Il culmine di tutto è stato il momento di Adorazione Eucaristica vissuto venerdì sera. Alla presenza di Dio ci siamo sentiti veri pionieri di questa esperienza e abbiamo chiesto al Signore di darci conferma e coraggio nel portare avanti da ora in poi il sogno della nostra Comunità. Una boccetta di profumo portata a casa ci ricorderà la fragranza di essere fratelli e figli dello stesso Padre.

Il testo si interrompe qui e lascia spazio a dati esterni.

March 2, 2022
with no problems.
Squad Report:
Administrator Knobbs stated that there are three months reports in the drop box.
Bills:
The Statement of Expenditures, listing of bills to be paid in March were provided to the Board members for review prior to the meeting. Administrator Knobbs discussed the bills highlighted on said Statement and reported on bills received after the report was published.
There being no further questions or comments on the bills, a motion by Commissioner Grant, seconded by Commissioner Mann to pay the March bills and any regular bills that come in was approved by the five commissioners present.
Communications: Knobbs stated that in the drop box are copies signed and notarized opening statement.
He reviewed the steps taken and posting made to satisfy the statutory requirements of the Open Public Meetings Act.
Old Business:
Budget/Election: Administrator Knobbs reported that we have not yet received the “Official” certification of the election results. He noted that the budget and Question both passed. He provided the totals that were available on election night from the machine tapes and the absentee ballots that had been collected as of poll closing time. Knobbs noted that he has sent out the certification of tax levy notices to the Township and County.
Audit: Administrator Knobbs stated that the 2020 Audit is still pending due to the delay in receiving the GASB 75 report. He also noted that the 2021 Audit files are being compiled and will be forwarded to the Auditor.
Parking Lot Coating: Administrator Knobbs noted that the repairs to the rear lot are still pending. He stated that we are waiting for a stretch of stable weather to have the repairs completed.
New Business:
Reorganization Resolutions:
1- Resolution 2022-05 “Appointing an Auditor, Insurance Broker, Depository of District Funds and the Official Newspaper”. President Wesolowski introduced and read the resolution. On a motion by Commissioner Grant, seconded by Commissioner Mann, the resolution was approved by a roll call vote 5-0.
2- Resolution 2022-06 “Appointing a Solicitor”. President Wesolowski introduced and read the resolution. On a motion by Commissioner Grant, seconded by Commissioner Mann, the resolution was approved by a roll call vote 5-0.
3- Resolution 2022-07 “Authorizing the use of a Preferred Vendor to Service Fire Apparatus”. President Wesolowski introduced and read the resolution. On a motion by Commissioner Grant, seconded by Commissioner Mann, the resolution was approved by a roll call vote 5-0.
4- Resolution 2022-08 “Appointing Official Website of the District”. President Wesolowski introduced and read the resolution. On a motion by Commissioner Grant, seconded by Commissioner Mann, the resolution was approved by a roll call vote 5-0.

Permettetemi di dire grazie a tutti quelli che si sono adoperati per la magnifica riuscita di questa esperienza, in particolar modo all’L.d.C e a chi come il mio papà, nell’umiltà e nel silenzio, ha voluto rendere speciali i momenti del pranzo e della cena facendoci gustare delle vere e proprie prelibatezze, frutto non solo di chi sa cucinare, ma anche di chi sa che ogni cosa è fatta per il Signore.
In ultimo, una parola a chi vorrebbe vivere le prossime esperienze ma non sa decidere: “mi rivolgo a te fratello o sorella che nel cuore hai questo desiderio e per la paura di fare un flop non ti decidi, tuffati nel cuore di Dio e troverai la pace, aggrappati alla sua mano e ti aiuterà a camminare. Lasciati guidare da Lui e non smarrirai la tua strada!”.
Adesso non ci resta che aspettare i prossimi Pit Stop che si terranno dal 1 al 6 gennaio 2010 e nel frattempo cercare di diffondere il profumo di questa esperienza vissuta, per rendere sempre di più credibile la presenza di Dio in mezzo a noi ed essere così veri testimoni di quello che abbiamo vissuto insieme, ovvero "essere uno pur essendo molti".